DATA TUGAS:
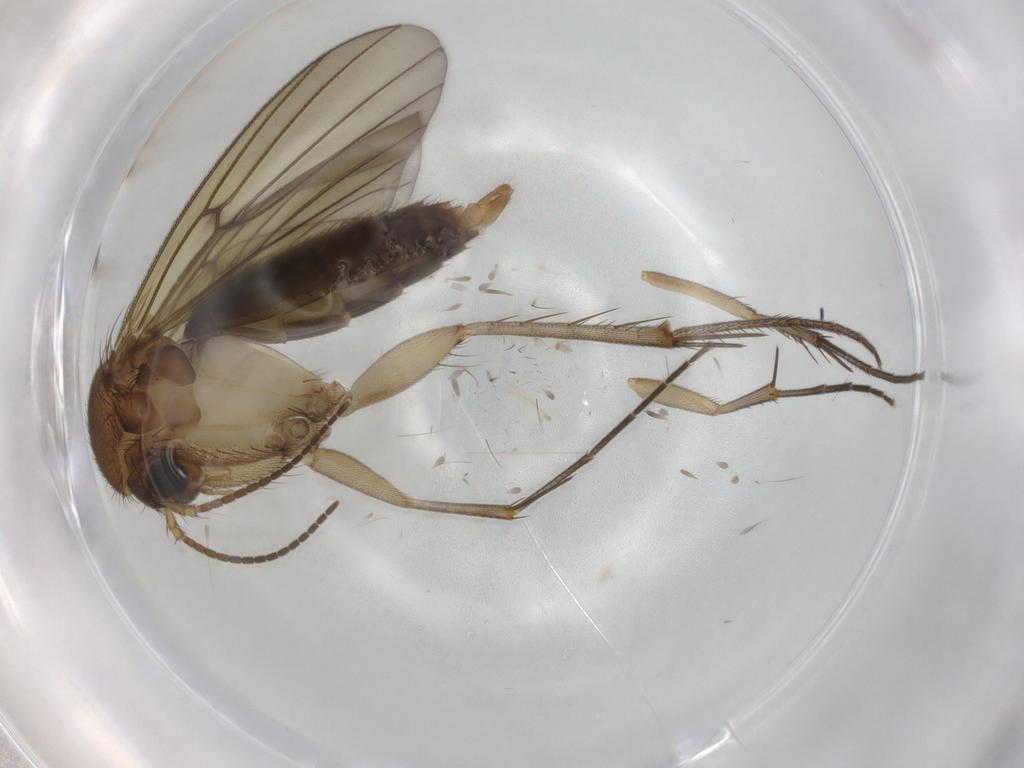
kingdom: Animalia
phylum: Arthropoda
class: Insecta
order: Diptera
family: Mycetophilidae
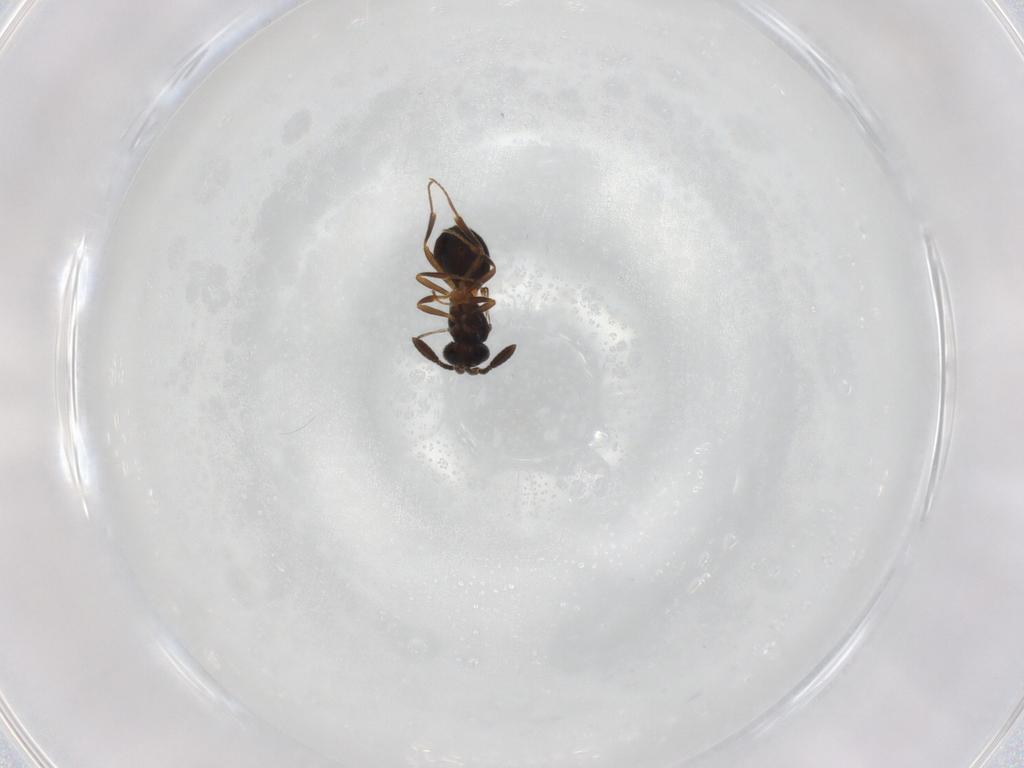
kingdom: Animalia
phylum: Arthropoda
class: Insecta
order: Hymenoptera
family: Scelionidae
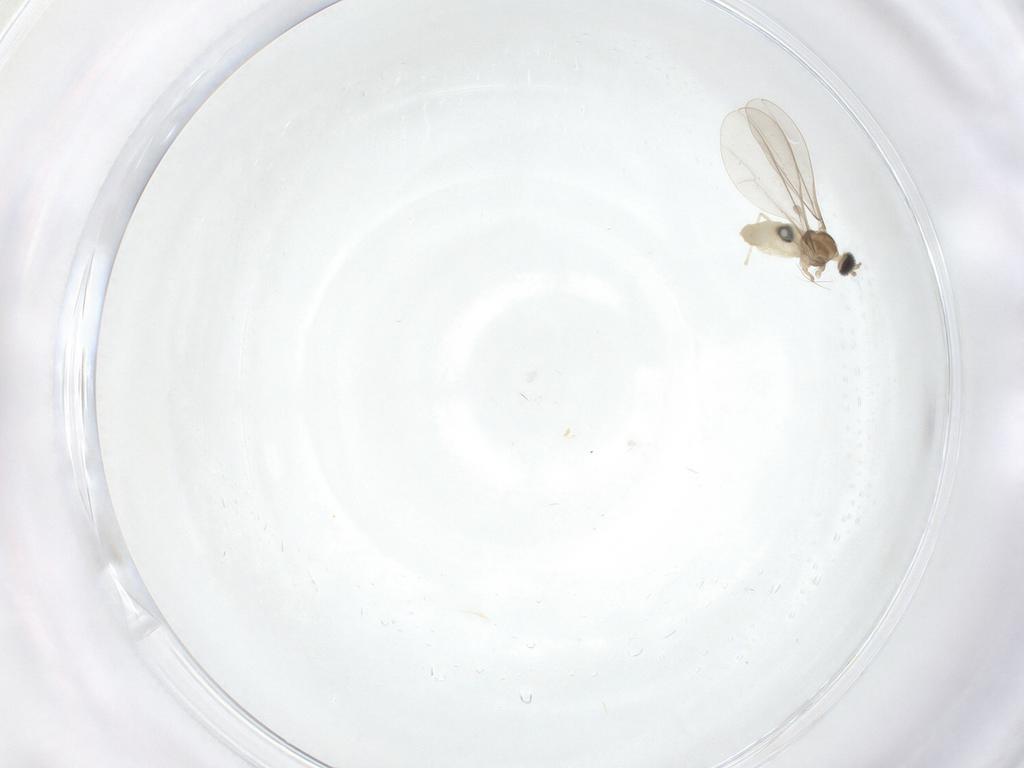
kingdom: Animalia
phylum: Arthropoda
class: Insecta
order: Diptera
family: Cecidomyiidae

LATIHAN TERTULIS: Salin semua baris teks dari materi di atas tanpa mengubah apa pun. Jangan sertakan gambarnya.

HASIL TUGAS:
kingdom: Animalia
phylum: Arthropoda
class: Insecta
order: Diptera
family: Mycetophilidae
kingdom: Animalia
phylum: Arthropoda
class: Insecta
order: Hymenoptera
family: Scelionidae
kingdom: Animalia
phylum: Arthropoda
class: Insecta
order: Diptera
family: Cecidomyiidae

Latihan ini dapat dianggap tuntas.